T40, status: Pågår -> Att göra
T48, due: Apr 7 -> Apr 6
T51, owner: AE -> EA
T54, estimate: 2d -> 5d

_ _ _ _ _

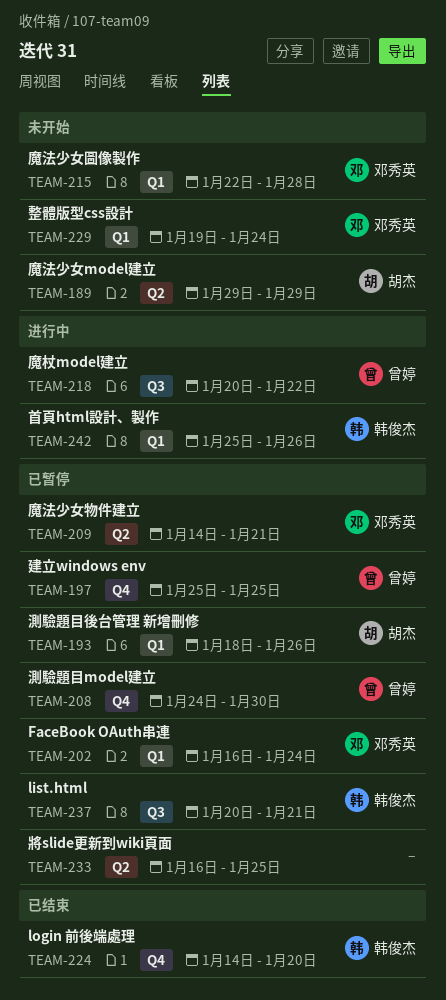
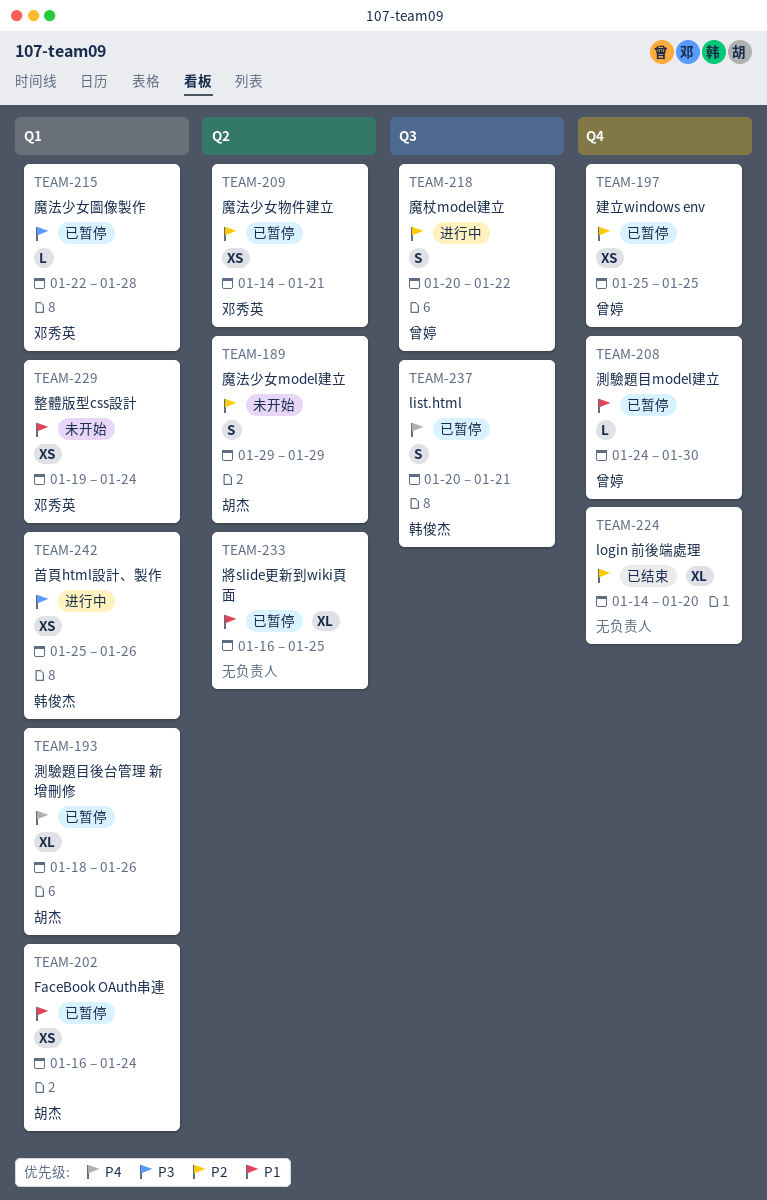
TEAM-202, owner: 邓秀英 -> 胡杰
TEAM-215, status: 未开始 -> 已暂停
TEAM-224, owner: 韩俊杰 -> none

_ _ _ _ _

**Your instructions**
Which lines run from the one holding "T40, status: Pågår -> Att göra" through the one holding "T54, estimate: 2d -> 5d" in the records above? Repeat them exactly, both included, and nothing more.

**Answer space**
T40, status: Pågår -> Att göra
T48, due: Apr 7 -> Apr 6
T51, owner: AE -> EA
T54, estimate: 2d -> 5d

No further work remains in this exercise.